Виктор Пелевин - Бэтман Аполло
Это был роденовский мыслитель, отлитый в одном масштабе с метателем булыжника. Вокруг него располагалось такое же кольцо бронзовых наблюдателей — только в руках у них были не камеры, а джойстики от «Xbox» и «Playstation», провода от которых тянулись к его ушам, глазам, ноздрям, рту и даже паху.
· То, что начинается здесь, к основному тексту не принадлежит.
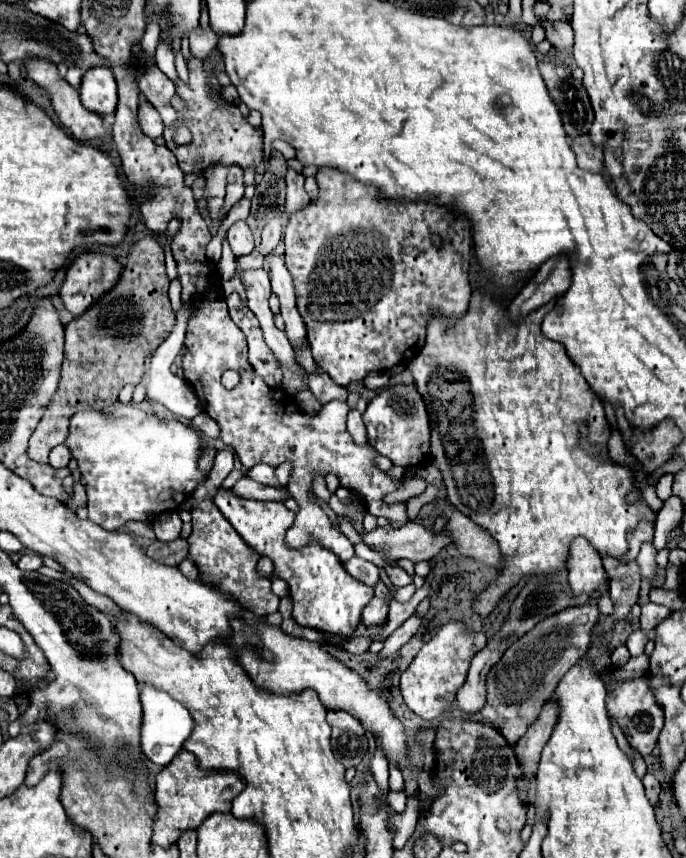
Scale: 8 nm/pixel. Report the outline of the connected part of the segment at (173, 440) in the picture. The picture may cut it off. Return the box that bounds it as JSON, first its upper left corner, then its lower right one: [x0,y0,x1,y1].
[64,402,204,530]

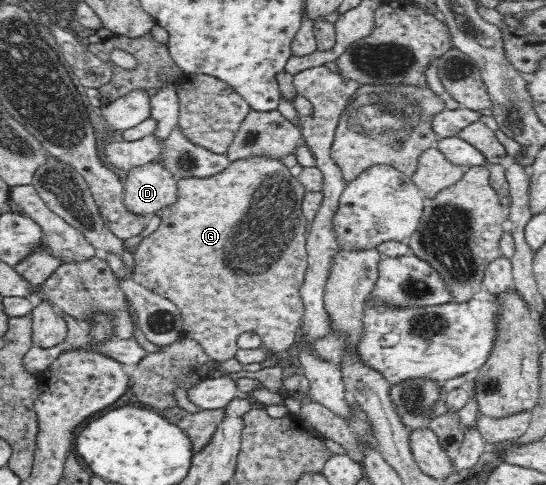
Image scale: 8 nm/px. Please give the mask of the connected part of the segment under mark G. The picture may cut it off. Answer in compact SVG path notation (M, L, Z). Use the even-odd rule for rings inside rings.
M254 157L248 160L237 160L230 163L226 170L215 174L210 178L185 178L177 182L178 196L176 202L162 209L160 212L161 222L157 229L138 244L133 258L135 270L131 274L138 284L150 289L150 291L171 300L180 309L182 317L182 338L194 339L202 346L206 355L215 362L226 362L232 359L239 350L237 338L243 333L256 333L261 337L263 348L277 357L289 351L292 344L296 342L296 332L300 327L300 318L304 313L304 305L300 298L300 287L304 280L308 266L306 252L306 220L302 212L302 200L306 190L298 178L290 174L282 161L266 159L266 157Z

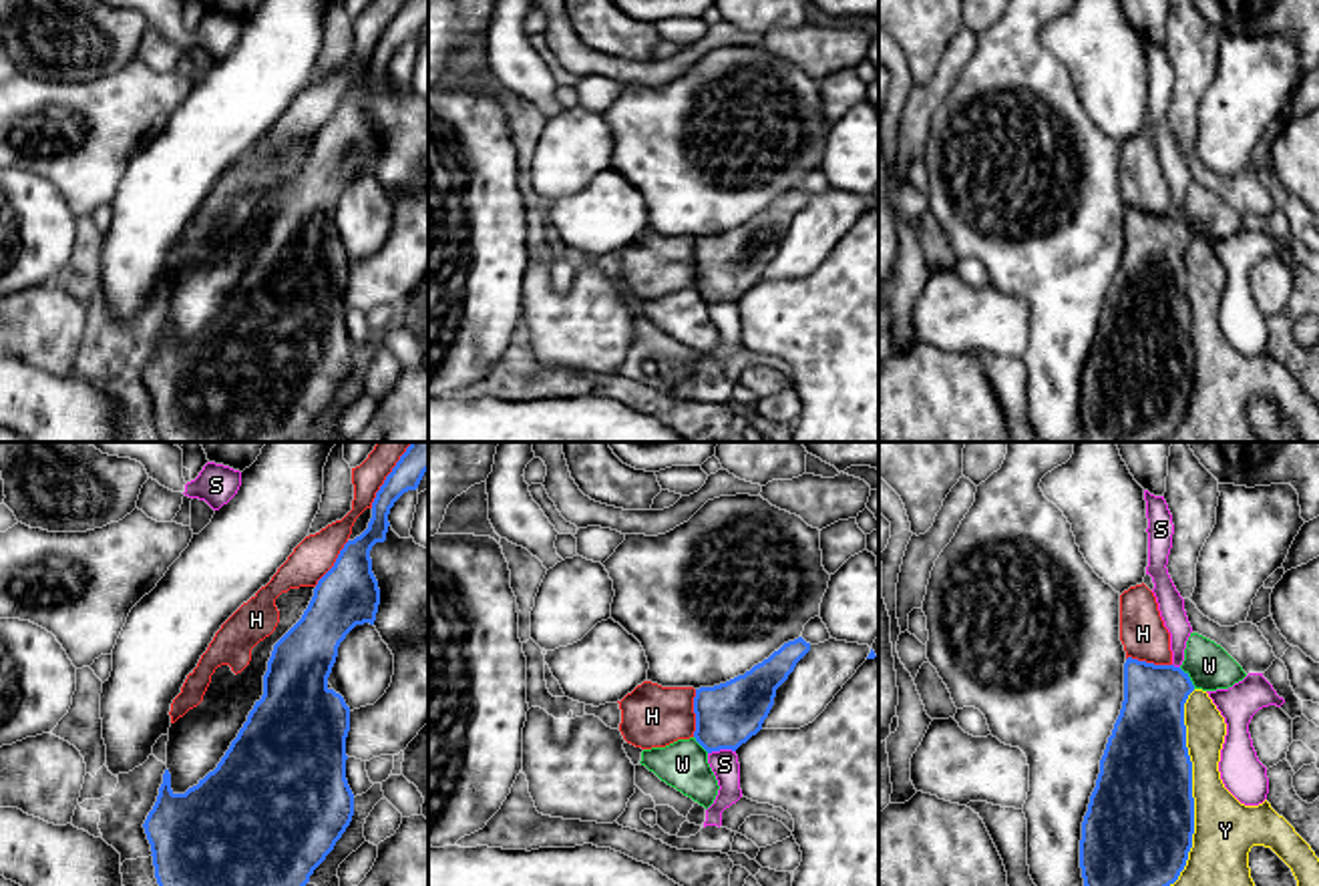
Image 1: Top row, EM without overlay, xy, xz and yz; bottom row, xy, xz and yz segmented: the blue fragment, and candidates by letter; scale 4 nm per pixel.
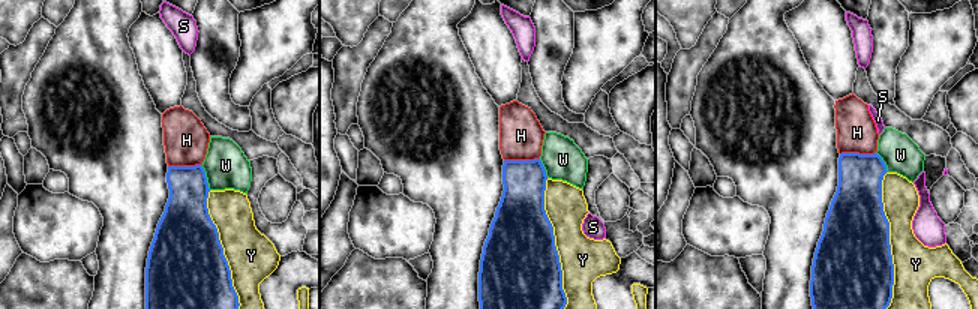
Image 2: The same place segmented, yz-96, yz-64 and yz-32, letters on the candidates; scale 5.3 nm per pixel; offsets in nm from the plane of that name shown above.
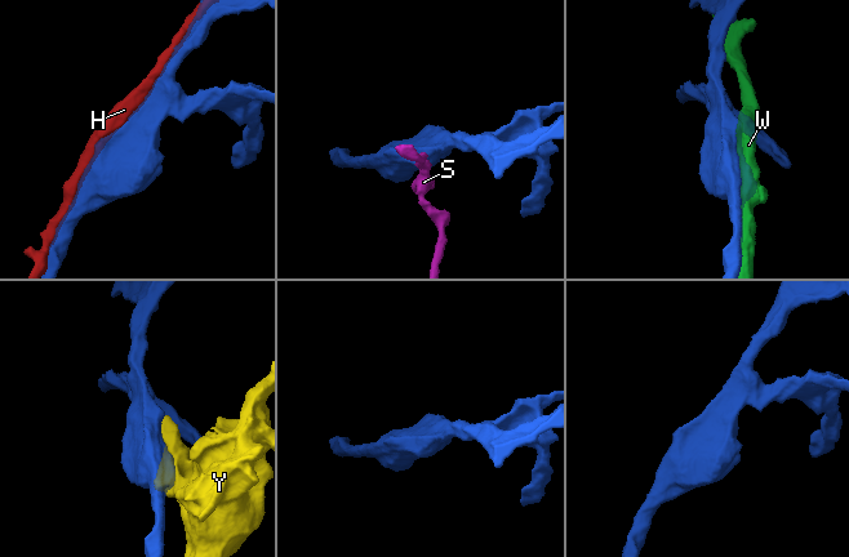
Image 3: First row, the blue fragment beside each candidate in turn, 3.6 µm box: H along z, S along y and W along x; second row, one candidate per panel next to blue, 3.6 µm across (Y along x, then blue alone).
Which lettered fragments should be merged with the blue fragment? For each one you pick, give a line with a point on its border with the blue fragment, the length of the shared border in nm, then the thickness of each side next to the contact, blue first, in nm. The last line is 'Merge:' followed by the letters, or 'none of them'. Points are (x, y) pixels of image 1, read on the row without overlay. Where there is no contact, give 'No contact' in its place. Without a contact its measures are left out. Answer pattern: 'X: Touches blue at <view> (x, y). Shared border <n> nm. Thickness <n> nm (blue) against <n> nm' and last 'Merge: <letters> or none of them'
H: Touches blue at xy (387, 29). Shared border 280 nm. Thickness 120 nm (blue) against 120 nm
Merge: H

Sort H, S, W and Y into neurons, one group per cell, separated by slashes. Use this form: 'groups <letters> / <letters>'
groups H / S Y / W

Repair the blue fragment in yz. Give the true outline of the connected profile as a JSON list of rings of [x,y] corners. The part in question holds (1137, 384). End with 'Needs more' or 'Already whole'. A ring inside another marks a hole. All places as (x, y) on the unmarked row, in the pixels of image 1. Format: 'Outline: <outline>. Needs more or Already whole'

Камень, на котором сидел мыслитель, походил на увеличенный булыжник пролетария — и тоже был украшен мелкой надписью:
Понимание происходящего вовсе
не означает, что у него есть смысл.
С этим тоже трудно было поспорить.
Скульптуры радовали глаз своей симметрией. Было в этом что-то надежное. Чем дольше я вглядывался в них, тем больше интересных деталей замечал. Из-за того, что метатель и мыслитель были в точности одного размера, начинало казаться, что это один и тот же человек в разных позах. Или даже в разных фазах одного движения — словно бронзовый пролетарий начал было революционный подъем, но что-то вдруг заставило его присесть и задуматься… И было понятно, в принципе, что именно: пролетарий был в штанах и ботинках, а мыслитель уже без.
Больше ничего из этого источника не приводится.